We Use Patient To Be Honest About The Realities of Both Suffering And Power
And so we use the word patient, not without reluctance, because we find it to be the most honest term for a few reasons. First, the etymology of patient is often misrepresented as “one who is sick.” But, in fact, the Latin origin is more accurately translated as “one who suffers.” While understanding someone in psychotherapy as sick is worth examining (and is understandably off-putting to many), their status as sufferers cannot be in doubt. Those who seek therapy are suffering.
To be clear, that suffering may not be psychically pathological. Grief, for example, is not pathological but can cause great suffering and lead one to benefit from good therapy. Economic inequality, racism, and injustice are further examples, alongside historical trauma or disorders of mental health that have a component of biology in their origin. What unifies these experiences is that they may cause suffering of the sort that might compel the sufferer to seek psychotherapy. We wish to be honest about that suffering.
The second reason we find patient to be the most honest is related to power. We concede (and are concerned) that “doctors,” whether physicians, therapists, or other health professionals, are given too much power. The determinations they make, including the diagnoses they apply, can be hugely determinant for those who seek their help. Their opinions about treatment are often above reproach even when clearly creating harm.

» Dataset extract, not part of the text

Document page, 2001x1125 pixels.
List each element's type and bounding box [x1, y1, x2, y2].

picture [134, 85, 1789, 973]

With this awareness, we seek to orient our practice, both in its clinical and structural organization, to disrupt that power, finding ways of giving therapy-seekers power through choice. We encourage therapy-seekers’ choice in whether to receive therapy with us or elsewhere, in which provider they work with, in how the therapy is structured, in the methodological organization of their treatment, and in participation. Our model of non-diagnostic, collaborative therapy is designed to actively engage therapy-seekers in the work of the therapy.

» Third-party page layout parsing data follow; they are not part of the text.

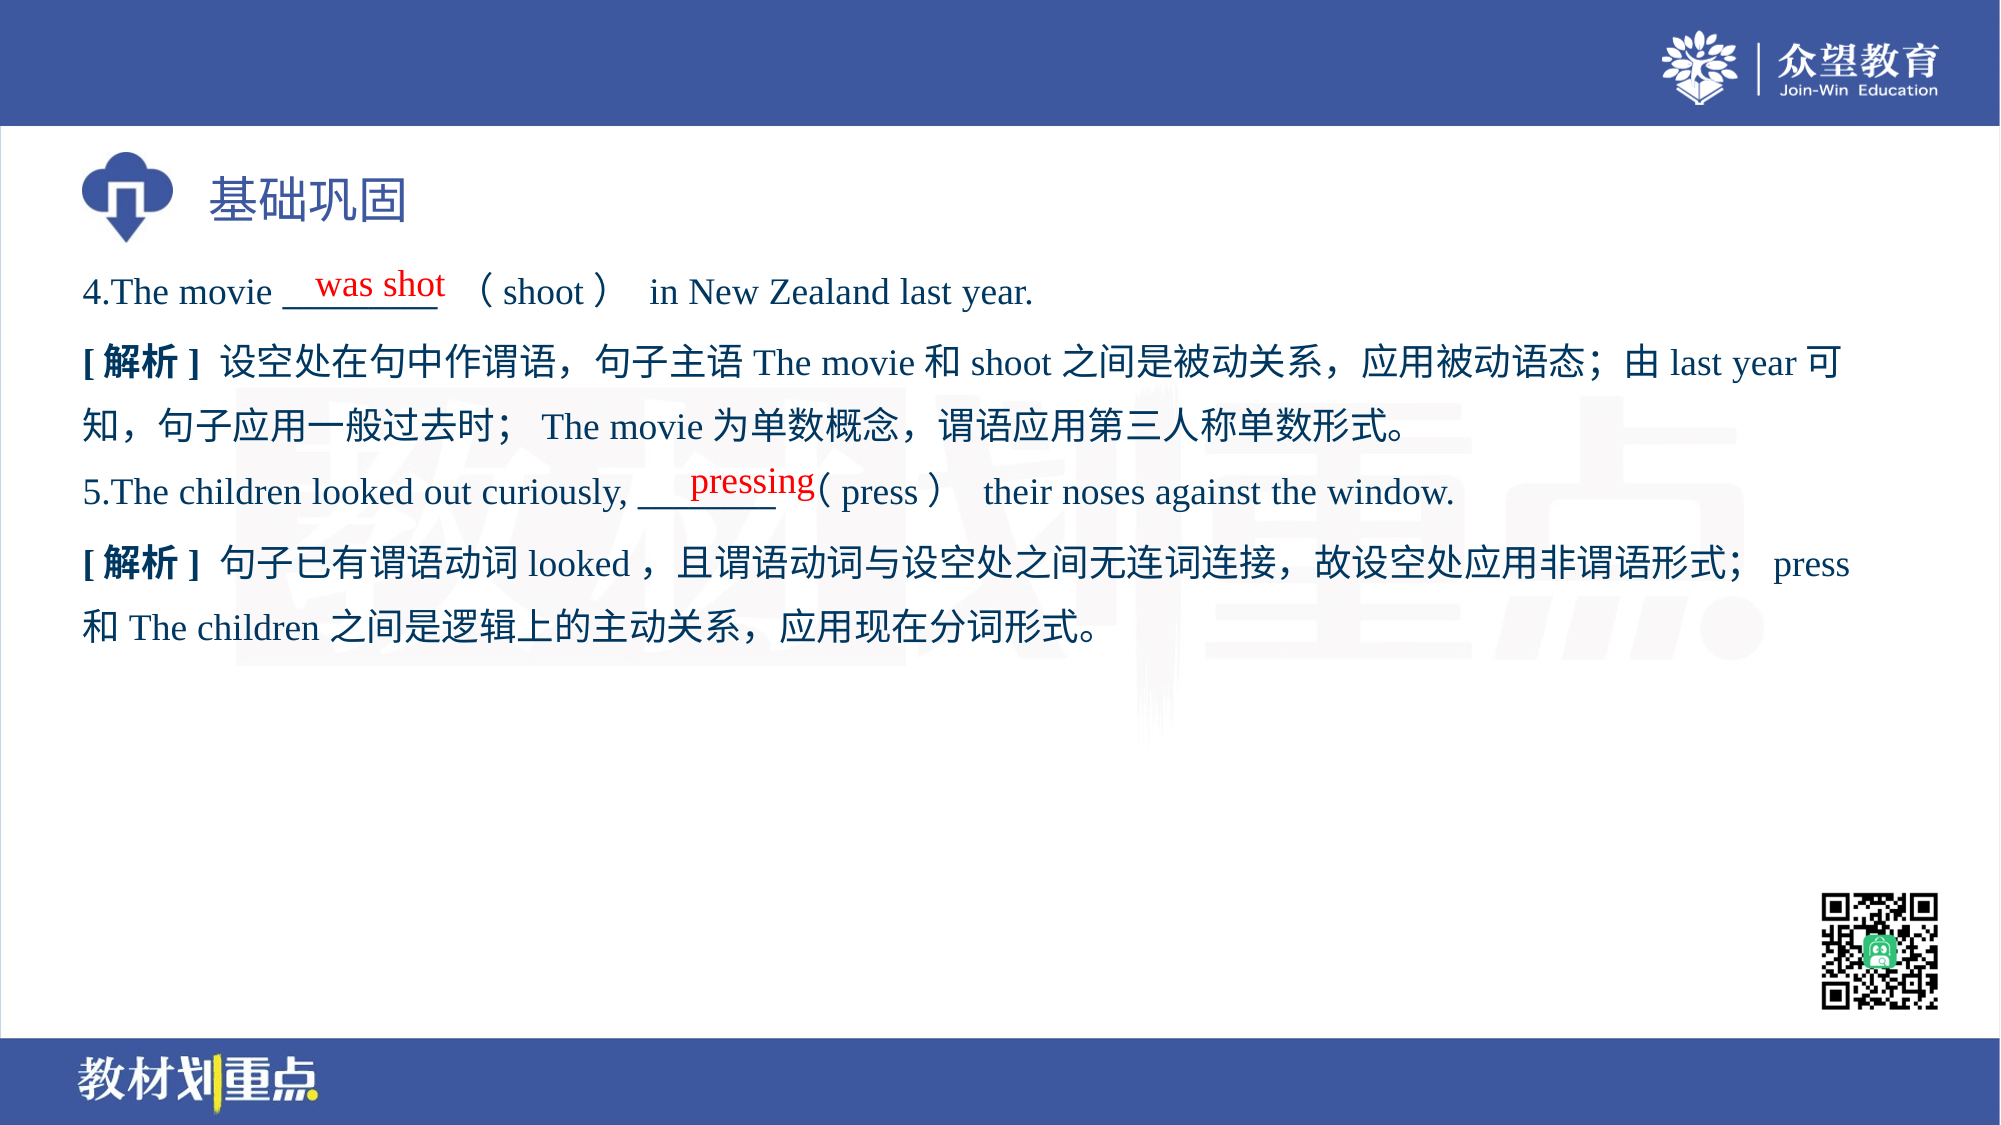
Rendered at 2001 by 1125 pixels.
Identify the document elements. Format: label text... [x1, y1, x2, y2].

picture [0, 0, 2000, 1125]
text_box [解析] 设空处在句中作谓语，句子主语The movie和shoot之间是被动关系，应用被动语态；由last year可 知，句子应用一般过去时；The movie为单数概念，谓语应用第三人称单数形式。 [82, 313, 1817, 441]
text_box [解析] 句子已有谓语动词looked，且谓语动词与设空处之间无连词连接，故设空处应用非谓语形式；press 和The children之间是逻辑上的主动关系，应用现在分词形式。 [82, 514, 1817, 642]
text_box pressing [676, 436, 830, 496]
text_box was shot [296, 239, 464, 297]
text_box 4.The movie _________ （shoot） in New Zealand last year. [82, 247, 1817, 306]
text_box 5.The children looked out curiously, ________ （press） their noses against the window. [82, 447, 1817, 506]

But we also recognize that the power given to doctors and therapists cannot merely be foregone through a change in language or a profound shift in methodology. Even with our efforts to engage in new, collaborative approaches with those who seek therapy from us, millennia of history and an entire industry of healthcare cannot be cast aside merely by our desire to do so, just as a white person, however well-intentioned, cannot forgo the privilege endowed by white skin and white identity by declaring they’re not white or by working to adapt the ways they express the privilege therein. To do so would be an ill-conceived attempt at hiding power, not a reorganization of power at all.
We understand these forces are much larger than us. What we can do is continually seek to develop new ways of collaborating, but we must first and always acknowledge the presence of those dynamics of power.